Task brief: Write out all the entries word for word and omit any pictures.

*** Opening Given records ***

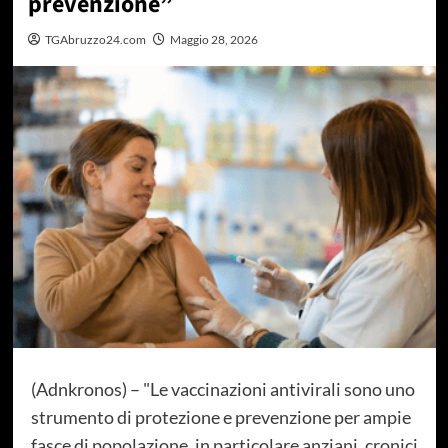
prevenzione”
TGAbruzzo24.com
Maggio 28, 2026
(Adnkronos) – "Le vaccinazioni antivirali sono uno
strumento di protezione e prevenzione per ampie
fasce di popolazione, in particolare anziani, cronici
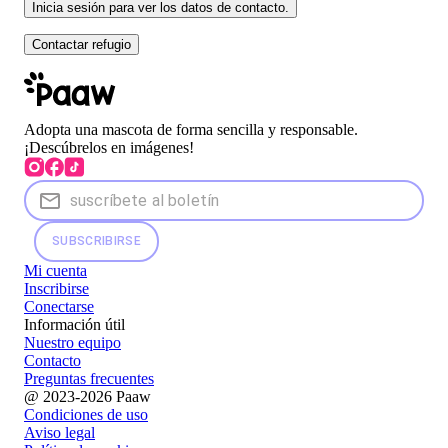
Inicia sesión para ver los datos de contacto.
Contactar refugio
Adopta una mascota de forma sencilla y responsable.
¡Descúbrelos en imágenes!
SUBSCRIBIRSE
Mi cuenta
Inscribirse
Conectarse
Información útil
Nuestro equipo
Contacto
Preguntas frecuentes
@ 2023-2026 Paaw
Condiciones de uso
Aviso legal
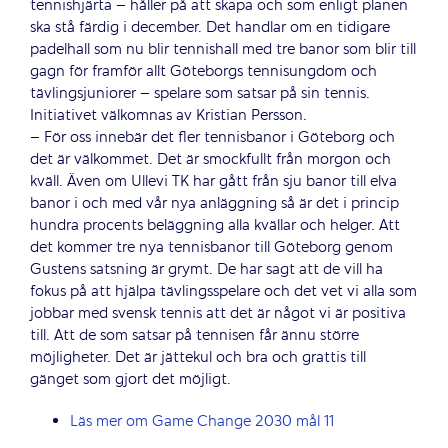
tennishjärta – håller på att skapa och som enligt planen
ska stå färdig i december. Det handlar om en tidigare
padelhall som nu blir tennishall med tre banor som blir till
gagn för framför allt Göteborgs tennisungdom och
tävlingsjuniorer – spelare som satsar på sin tennis.
Initiativet välkomnas av Kristian Persson.
– För oss innebär det fler tennisbanor i Göteborg och
det är välkommet. Det är smockfullt från morgon och
kväll. Även om Ullevi TK har gått från sju banor till elva
banor i och med vår nya anläggning så är det i princip
hundra procents beläggning alla kvällar och helger. Att
det kommer tre nya tennisbanor till Göteborg genom
Gustens satsning är grymt. De har sagt att de vill ha
fokus på att hjälpa tävlingsspelare och det vet vi alla som
jobbar med svensk tennis att det är något vi är positiva
till. Att de som satsar på tennisen får ännu större
möjligheter. Det är jättekul och bra och grattis till
gänget som gjort det möjligt.
Läs mer om Game Change 2030 mål 11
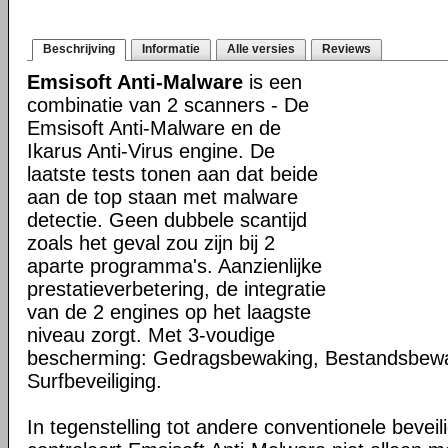
Beschrijving
Informatie
Alle versies
Reviews
Emsisoft Anti-Malware
is een
combinatie van 2 scanners - De
Emsisoft Anti-Malware en de
Ikarus Anti-Virus engine. De
laatste tests tonen aan dat beide
aan de top staan met malware
detectie. Geen dubbele scantijd
zoals het geval zou zijn bij 2
aparte programma's. Aanzienlijke
prestatieverbetering, de integratie
van de 2 engines op het laagste
niveau zorgt. Met 3-voudige
bescherming: Gedragsbewaking, Bestandsbew
Surfbeveiliging.
In tegenstelling tot andere conventionele bevei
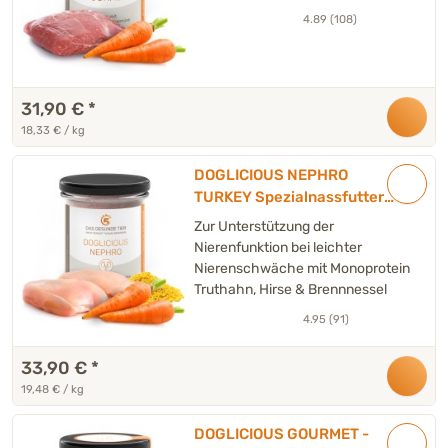
4.89 (108)
31,90 €
*
18,33 € / kg
DOGLICIOUS NEPHRO
TURKEY Spezialnassfutter
für Hunde mit leichten
Zur Unterstützung der
Nierenproblemen - 6 x 290 g
Nierenfunktion bei leichter
Nierenschwäche mit Monoprotein
Truthahn, Hirse & Brennnessel
4.95 (91)
33,90 €
*
19,48 € / kg
DOGLICIOUS GOURMET -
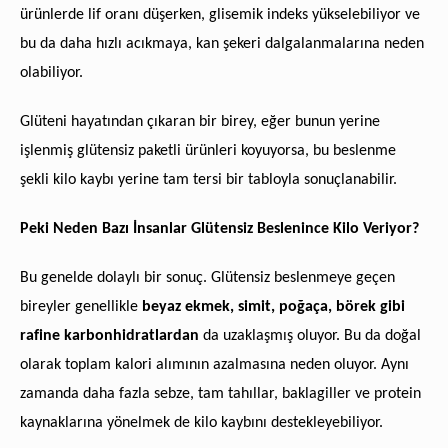
ürünlerde lif oranı düşerken, glisemik indeks yükselebiliyor ve
bu da daha hızlı acıkmaya, kan şekeri dalgalanmalarına neden
olabiliyor.
Glüteni hayatından çıkaran bir birey, eğer bunun yerine
işlenmiş glütensiz paketli ürünleri koyuyorsa, bu beslenme
şekli kilo kaybı yerine tam tersi bir tabloyla sonuçlanabilir.
Peki Neden Bazı İnsanlar Glütensiz Beslenince Kilo Veriyor?
Bu genelde dolaylı bir sonuç. Glütensiz beslenmeye geçen
bireyler genellikle
beyaz ekmek, simit, poğaça, börek gibi
rafine karbonhidratlardan
da uzaklaşmış oluyor. Bu da doğal
olarak toplam kalori alımının azalmasına neden oluyor. Aynı
zamanda daha fazla sebze, tam tahıllar, baklagiller ve protein
kaynaklarına yönelmek de kilo kaybını destekleyebiliyor.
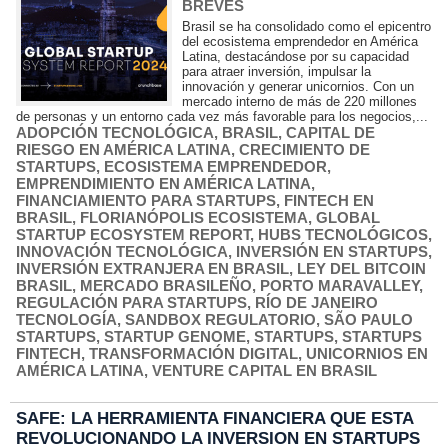
BREVES
Brasil se ha consolidado como el epicentro
del ecosistema emprendedor en América
Latina, destacándose por su capacidad
para atraer inversión, impulsar la
innovación y generar unicornios. Con un
mercado interno de más de 220 millones
de personas y un entorno cada vez más favorable para los negocios,...
ADOPCIÓN TECNOLÓGICA
,
BRASIL
,
CAPITAL DE
RIESGO EN AMÉRICA LATINA
,
CRECIMIENTO DE
STARTUPS
,
ECOSISTEMA EMPRENDEDOR
,
EMPRENDIMIENTO EN AMÉRICA LATINA
,
FINANCIAMIENTO PARA STARTUPS
,
FINTECH EN
BRASIL
,
FLORIANÓPOLIS ECOSISTEMA
,
GLOBAL
STARTUP ECOSYSTEM REPORT
,
HUBS TECNOLÓGICOS
,
INNOVACIÓN TECNOLÓGICA
,
INVERSIÓN EN STARTUPS
,
INVERSIÓN EXTRANJERA EN BRASIL
,
LEY DEL BITCOIN
BRASIL
,
MERCADO BRASILEÑO
,
PORTO MARAVALLEY
,
REGULACIÓN PARA STARTUPS
,
RÍO DE JANEIRO
TECNOLOGÍA
,
SANDBOX REGULATORIO
,
SÃO PAULO
STARTUPS
,
STARTUP GENOME
,
STARTUPS
,
STARTUPS
FINTECH
,
TRANSFORMACIÓN DIGITAL
,
UNICORNIOS EN
AMÉRICA LATINA
,
VENTURE CAPITAL EN BRASIL
SAFE: LA HERRAMIENTA FINANCIERA QUE ESTA
REVOLUCIONANDO LA INVERSION EN STARTUPS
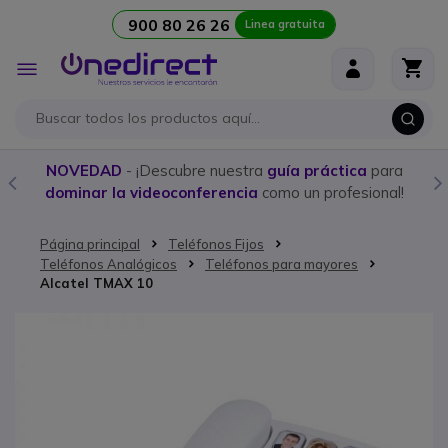
900 80 26 26
Linea gratuita
Ir al contenido
Toggle
Nav
NOVEDAD
- ¡Descubre nuestra
guía práctica
para
dominar la videoconferencia
como un profesional!
Página principal
Teléfonos Fijos
Teléfonos Analógicos
Teléfonos para mayores
Alcatel TMAX 10
Saltar al final de la galería de imágenes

*** Closing Given records ***

Answer:
prevenzione”
TGAbruzzo24.com
Maggio 28, 2026
(Adnkronos) – "Le vaccinazioni antivirali sono uno
strumento di protezione e prevenzione per ampie
fasce di popolazione, in particolare anziani, cronici
Inicia sesión para ver los datos de contacto.
Contactar refugio
Adopta una mascota de forma sencilla y responsable.
¡Descúbrelos en imágenes!
SUBSCRIBIRSE
Mi cuenta
Inscribirse
Conectarse
Información útil
Nuestro equipo
Contacto
Preguntas frecuentes
@ 2023-2026 Paaw
Condiciones de uso
Aviso legal
tennishjärta – håller på att skapa och som enligt planen
ska stå färdig i december. Det handlar om en tidigare
padelhall som nu blir tennishall med tre banor som blir till
gagn för framför allt Göteborgs tennisungdom och
tävlingsjuniorer – spelare som satsar på sin tennis.
Initiativet välkomnas av Kristian Persson.
– För oss innebär det fler tennisbanor i Göteborg och
det är välkommet. Det är smockfullt från morgon och
kväll. Även om Ullevi TK har gått från sju banor till elva
banor i och med vår nya anläggning så är det i princip
hundra procents beläggning alla kvällar och helger. Att
det kommer tre nya tennisbanor till Göteborg genom
Gustens satsning är grymt. De har sagt att de vill ha
fokus på att hjälpa tävlingsspelare och det vet vi alla som
jobbar med svensk tennis att det är något vi är positiva
till. Att de som satsar på tennisen får ännu större
möjligheter. Det är jättekul och bra och grattis till
gänget som gjort det möjligt.
Läs mer om Game Change 2030 mål 11
Beschrijving
Informatie
Alle versies
Reviews
Emsisoft Anti-Malware
is een
combinatie van 2 scanners - De
Emsisoft Anti-Malware en de
Ikarus Anti-Virus engine. De
laatste tests tonen aan dat beide
aan de top staan met malware
detectie. Geen dubbele scantijd
zoals het geval zou zijn bij 2
aparte programma's. Aanzienlijke
prestatieverbetering, de integratie
van de 2 engines op het laagste
niveau zorgt. Met 3-voudige
bescherming: Gedragsbewaking, Bestandsbew
Surfbeveiliging.
In tegenstelling tot andere conventionele bevei
4.89 (108)
31,90 €
*
18,33 € / kg
DOGLICIOUS NEPHRO
TURKEY Spezialnassfutter
für Hunde mit leichten
Zur Unterstützung der
Nierenproblemen - 6 x 290 g
Nierenfunktion bei leichter
Nierenschwäche mit Monoprotein
Truthahn, Hirse & Brennnessel
4.95 (91)
33,90 €
*
19,48 € / kg
DOGLICIOUS GOURMET -
ürünlerde lif oranı düşerken, glisemik indeks yükselebiliyor ve
bu da daha hızlı acıkmaya, kan şekeri dalgalanmalarına neden
olabiliyor.
Glüteni hayatından çıkaran bir birey, eğer bunun yerine
işlenmiş glütensiz paketli ürünleri koyuyorsa, bu beslenme
şekli kilo kaybı yerine tam tersi bir tabloyla sonuçlanabilir.
Peki Neden Bazı İnsanlar Glütensiz Beslenince Kilo Veriyor?
Bu genelde dolaylı bir sonuç. Glütensiz beslenmeye geçen
bireyler genellikle
beyaz ekmek, simit, poğaça, börek gibi
rafine karbonhidratlardan
da uzaklaşmış oluyor. Bu da doğal
olarak toplam kalori alımının azalmasına neden oluyor. Aynı
zamanda daha fazla sebze, tam tahıllar, baklagiller ve protein
kaynaklarına yönelmek de kilo kaybını destekleyebiliyor.
BREVES
Brasil se ha consolidado como el epicentro
del ecosistema emprendedor en América
Latina, destacándose por su capacidad
para atraer inversión, impulsar la
innovación y generar unicornios. Con un
mercado interno de más de 220 millones
de personas y un entorno cada vez más favorable para los negocios,...
ADOPCIÓN TECNOLÓGICA
,
BRASIL
,
CAPITAL DE
RIESGO EN AMÉRICA LATINA
,
CRECIMIENTO DE
STARTUPS
,
ECOSISTEMA EMPRENDEDOR
,
EMPRENDIMIENTO EN AMÉRICA LATINA
,
FINANCIAMIENTO PARA STARTUPS
,
FINTECH EN
BRASIL
,
FLORIANÓPOLIS ECOSISTEMA
,
GLOBAL
STARTUP ECOSYSTEM REPORT
,
HUBS TECNOLÓGICOS
,
INNOVACIÓN TECNOLÓGICA
,
INVERSIÓN EN STARTUPS
,
INVERSIÓN EXTRANJERA EN BRASIL
,
LEY DEL BITCOIN
BRASIL
,
MERCADO BRASILEÑO
,
PORTO MARAVALLEY
,
REGULACIÓN PARA STARTUPS
,
RÍO DE JANEIRO
TECNOLOGÍA
,
SANDBOX REGULATORIO
,
SÃO PAULO
STARTUPS
,
STARTUP GENOME
,
STARTUPS
,
STARTUPS
FINTECH
,
TRANSFORMACIÓN DIGITAL
,
UNICORNIOS EN
AMÉRICA LATINA
,
VENTURE CAPITAL EN BRASIL
SAFE: LA HERRAMIENTA FINANCIERA QUE ESTA
REVOLUCIONANDO LA INVERSION EN STARTUPS
900 80 26 26
Linea gratuita
Ir al contenido
Toggle
Nav
NOVEDAD
- ¡Descubre nuestra
guía práctica
para
dominar la videoconferencia
como un profesional!
Página principal
Teléfonos Fijos
Teléfonos Analógicos
Teléfonos para mayores
Alcatel TMAX 10
Saltar al final de la galería de imágenes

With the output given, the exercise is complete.